Despite written plans to deal with these kinds of scenarios, the video suggests that neither the police, nor the autonomous vehicle, were particularly well prepared for this encounter.
The video begins with a police officer approaching a stopped Cruise vehicle, seemingly unsure of what to do. As the officer was walking back to his cruiser, the AV surged forward, crossed an intersection and pulled over at the next block. The police cruiser followed close behind. The Cruise, a modified Chevy Bolt, then remained stationary, as police officers spent over a minute trying to gain entrance to the vehicle. By the time the video cuts out, the vehicle had rolled down its windows and a police officer was talking on the phone.
According to Cruise, which is owned by General Motors, the vehicle was pulled over due to a failure to turn on its headlights — an issue the company says it has corrected. The vehicle drove forward after initially being pulled over in order to stop in a safe location, the company said.

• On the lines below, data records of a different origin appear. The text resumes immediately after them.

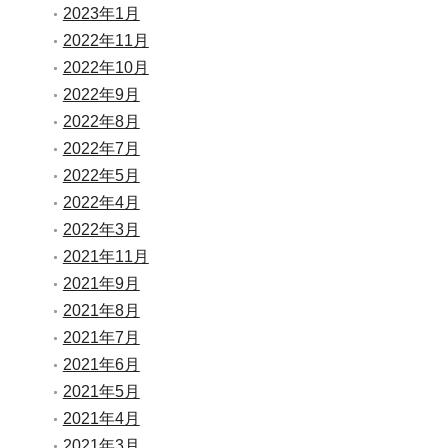
2023年1月
2022年11月
2022年10月
2022年9月
2022年8月
2022年7月
2022年5月
2022年4月
2022年3月
2021年11月
2021年9月
2021年8月
2021年7月
2021年6月
2021年5月
2021年4月
2021年3月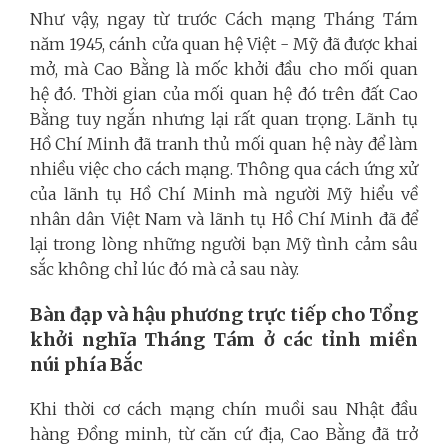
Như vậy, ngay từ trước Cách mạng Tháng Tám
năm 1945, cánh cửa quan hệ Việt - Mỹ đã được khai
mở, mà Cao Bằng là mốc khởi đầu cho mối quan
hệ đó. Thời gian của mối quan hệ đó trên đất Cao
Bằng tuy ngắn nhưng lại rất quan trọng. Lãnh tụ
Hồ Chí Minh đã tranh thủ mối quan hệ này để làm
nhiều việc cho cách mạng. Thông qua cách ứng xử
của lãnh tụ Hồ Chí Minh mà người Mỹ hiểu về
nhân dân Việt Nam và lãnh tụ Hồ Chí Minh đã để
lại trong lòng những người bạn Mỹ tình cảm sâu
sắc không chỉ lúc đó mà cả sau này.
Bàn đạp và hậu phương trực tiếp cho Tổng
khởi nghĩa Tháng Tám ở các tỉnh miền
núi phía Bắc
Khi thời cơ cách mạng chín muồi sau Nhật đầu
hàng Đồng minh, từ căn cứ địa, Cao Bằng đã trở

A Cruise spokesperson said that police officers on the scene contacted the company, and that the vehicle was released without a citation.
State regulations require autonomous vehicle companies to provide “law enforcement interaction plans” that explain to police officers how to engage with these vehicles. The April 1 incident — which was not a stunt or joke — represents an early test of how these plans work in practice.

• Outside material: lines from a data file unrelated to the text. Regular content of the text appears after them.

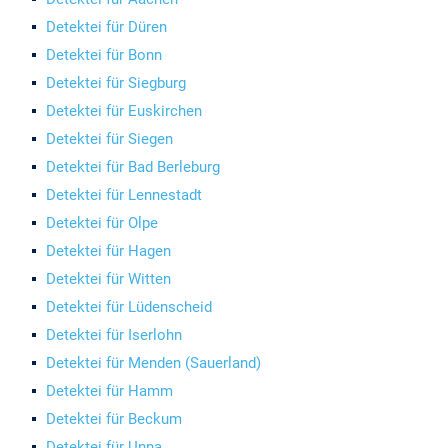
Detektei für Düren
Detektei für Bonn
Detektei für Siegburg
Detektei für Euskirchen
Detektei für Siegen
Detektei für Bad Berleburg
Detektei für Lennestadt
Detektei für Olpe
Detektei für Hagen
Detektei für Witten
Detektei für Lüdenscheid
Detektei für Iserlohn
Detektei für Menden (Sauerland)
Detektei für Hamm
Detektei für Beckum
Detektei für Unna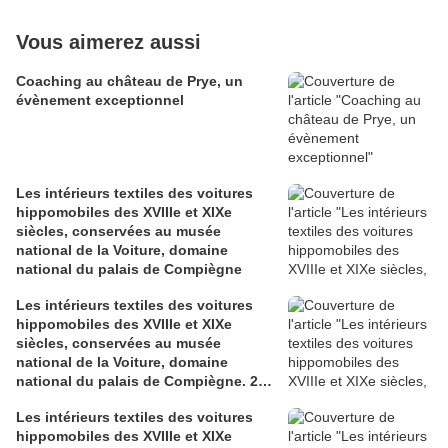
Vous aimerez aussi
Coaching au château de Prye, un
évènement exceptionnel
Les intérieurs textiles des voitures
hippomobiles des XVIIIe et XIXe
siècles, conservées au musée
national de la Voiture, domaine
national du palais de Compiègne
Les intérieurs textiles des voitures
hippomobiles des XVIIIe et XIXe
siècles, conservées au musée
national de la Voiture, domaine
national du palais de Compiègne. 2°
partie.
Les intérieurs textiles des voitures
hippomobiles des XVIIIe et XIXe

Cruise has conducted trainings and walk-throughs with the San Francisco Police Department, the fire department and California Highway Patrol, a spokesperson said.

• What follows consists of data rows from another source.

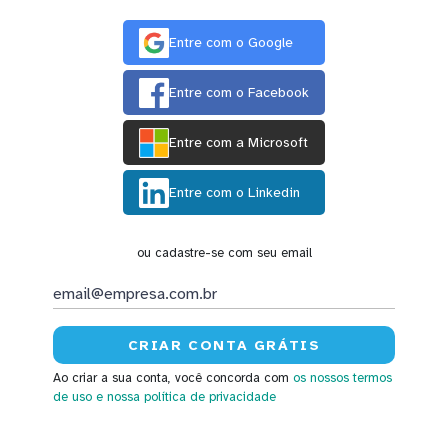
Entre com o Google
Entre com o Facebook
Entre com a Microsoft
Entre com o Linkedin
ou cadastre-se com seu email
Ao criar a sua conta, você concorda com
os nossos termos
de uso
e nossa política de privacidade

SFPD did not respond to questions about how AV law enforcement interaction plans are disseminated among officers, or whether every officer is briefed on these plans.
The Examiner reviewed Cruise’s law enforcement interaction plan as part of an investigation into AV regulation published last week.
The document, which is available for public viewing on Cruise’s website, says that its vehicles are programmed to identify first responders, and to safely pull over when instructed to do so. First responders must call a 24-hour hotline to gain access to the vehicle. Dashboard icons indicate whether the vehicle is still in fully autonomous mode. If need be, Cruise agents can direct first responders to disengage autonomous mode and take over from the computer to move the vehicle.
Passengers riding in the back seat of a Cruise AV have access to a two-way communications link with Cruise staff and an “end ride” button. Cruise staff will be notified immediately in the event of a collision and will get in touch with passengers.
Waymo, another AV company doing driverless testing in San Francisco, has similar policies as part of its law enforcement interaction plan.
The April Fools’ Day incident comes as Cruise and Waymo have ramped up their testing and ride-hailing pilots on the streets of San Francisco.
Between December and February, fully autonomous Cruise vehicles drove more than 3,300 miles as part of its driverless ride-hailing pilot in more than 750 rides, according to data from the California Public Utilities Commission.
Waymo, which began its driverless ride hail pilot for employees in March, has been providing rides to select members of the public in autonomous vehicles with a backup driver for several months. Between December and February, its drivered ride-hailing vehicles logged 911,000 miles in more than 8,300 rides, according to CPUC data.
That’s on top of the more than 3 million miles — more than six round trips to the moon — that Cruise and Waymo drove, mostly on San Francisco’s streets, in 2021, representing more than 75% of miles traveled by AVs in California.